É isto que o Consulado Espanhol em "San Pablo" anuncia, ao seu ulterior brado e tom, com curioso e sabotador encantamento. Trata-se de uma projeção no visitante ou duplo cidadão, desmerecido em sua requisição de cidadania.
Oficializar à Casa Real tal percepção, pareceria um absurdo e uma afronta risível, contrariamente risível à afronta que muitas vezes se recebe destes espanhóis, funcionários públicos da estirpe brasileira, pouco representativos da acidez ingênua e simplória de Províncias como Galicia. Objetividade e autoridade se tornam meras distrações para jogos de poderes, apoiados no princípio de que um Consulado é um território estrangeiro dentro de outro país.
Aquilo que em toda a Europa se denomina de "arrogância" espanhola é um dos seus traços culturais matriciais e matriarcais. O espanhol típico olha o outro como um toureiro encara um "touro": uma ameaça que deverá ser consumada. O Outro é sentido como uma ameaça à sua própria existência. Daqui advém a recusa em aceitar o diálogo e o constante apelo à força ou à agressão despropositada. A única forma que frequentemente chegam a conceber para aceitar o Outro é "matando-o" alegoricamente.
O povo espanhol, o castelhano em particular, ao longo da história parece ter alguma dificuldade em aceitar a diversidade ou as diferenças culturais. A matriz cultural da Espanha forjou-se a partir da aniquilação dos vários reinos ibéricos. Foi este modelo que acabaram por exportar para as Américas, aliás uma Lógica Inquisitorial noutro tempo.
Sim, é provavelmente um retrato excessivo, como é a generalização, mas o pior dos erros face à iminente barbárie é justamente a indiferença.
Na Catalunha, por reação contra a intolerância espanhola, acabou por desenvolver-se um expressivo movimento anarquista. A Catalunha continua a afirmar-se marginalizada pelo Estado Espanhol, lutando por todos os meios contra a sua asfixia cultural.
No País Basco, luta-se também há séculos contra tal opressão. A repressão da população atingiu tais proporções que nos anos 60 surgiu um movimento armado contra o Estado Espanhol. A população continua a viver nesta região, sob um clima de verdadeiro terror, quer provocado pelo Estado Espanhol, quer pelas ações armadas dos nacionalistas viventes da metáfora que pretendem ignorar.

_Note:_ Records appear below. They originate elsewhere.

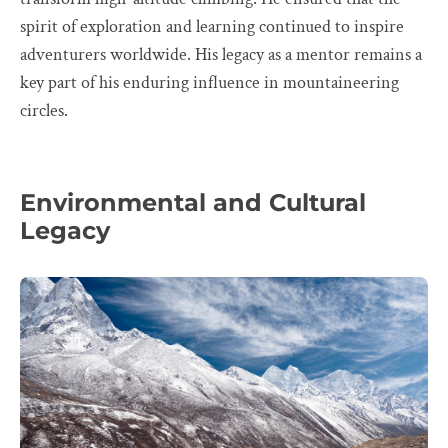
spirit of exploration and learning continued to inspire
adventurers worldwide. His legacy as a mentor remains a
key part of his enduring influence in mountaineering
circles.
Environmental and Cultural
Legacy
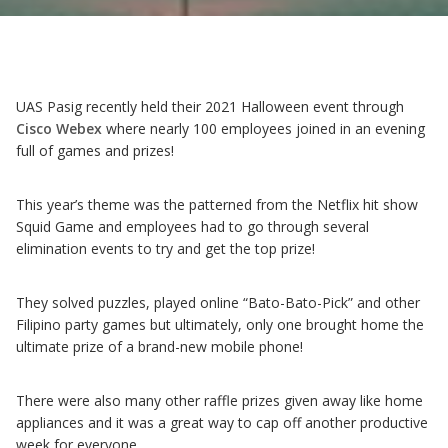
UAS Pasig recently held their 2021 Halloween event through
Cisco Webex
where nearly 100 employees joined in an evening
full of games and prizes!
This year’s theme was the patterned from the Netflix hit show
Squid Game and employees had to go through several
elimination events to try and get the top prize!
They solved puzzles, played online “Bato-Bato-Pick” and other
Filipino party games but ultimately, only one brought home the
ultimate prize of a brand-new mobile phone!
There were also many other raffle prizes given away like home
appliances and it was a great way to cap off another productive
week for everyone.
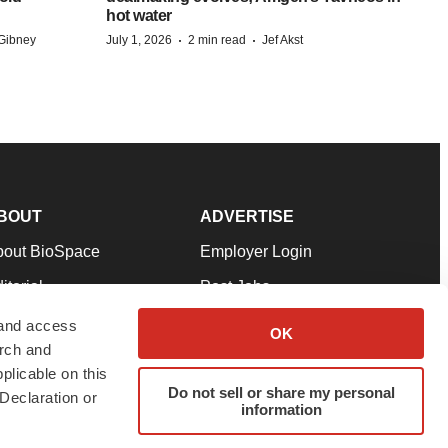
hot water
·
·
Gibney
July 1, 2026
2 min read
Jef Akst
BOUT
ADVERTISE
bout BioSpace
Employer Login
itorial
Post Jobs
in Our Team
Talent Solutions
 and access
OK
arch and
pport
Advertise
plicable on this
rms & Conditions
Submit a Press Release
Do not sell or share my personal
Declaration or
information
ivacy Policy
Submit an Event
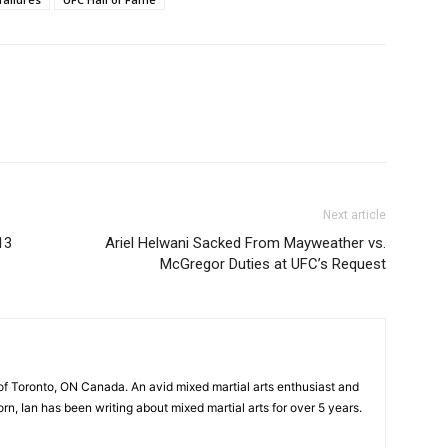
Next article
13
Ariel Helwani Sacked From Mayweather vs.
McGregor Duties at UFC’s Request
of Toronto, ON Canada. An avid mixed martial arts enthusiast and
n, Ian has been writing about mixed martial arts for over 5 years.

Na Galicia, terra de Francisco Franco, mas também de Rosália de Castro, desenvolve-se um ambíguo movimento autonomista que luta pela manutenção das tradições galegas e o que resta da sua expressão linguística.
Brilhantes e eficazes tentativas de impedir que se cumpra o grande desígnio dos antigos inquisidores espanhóis, o de subjugarem todos os homens a um mesmo Deus, Igreja ou Chefe. Evitar em suma o triunfo desta curiosa expressão pervertida.
Diz um velho ditado português que "De Espanha nem bom vento, nem bom casamento". Embora isto seja um exagero, demonstra uma evidente necessidade de aperfeiçoamento da sociedade espanhola, para que realmente se veja refletida positivamente na imagem que pretende conceber, vívida.
Almodóvar, e certamente tantos desconhecidos, são desprendidos encorajadores. Sorte de que a intrepidez seja, por outro lado, uma bem-aventurança espanhola.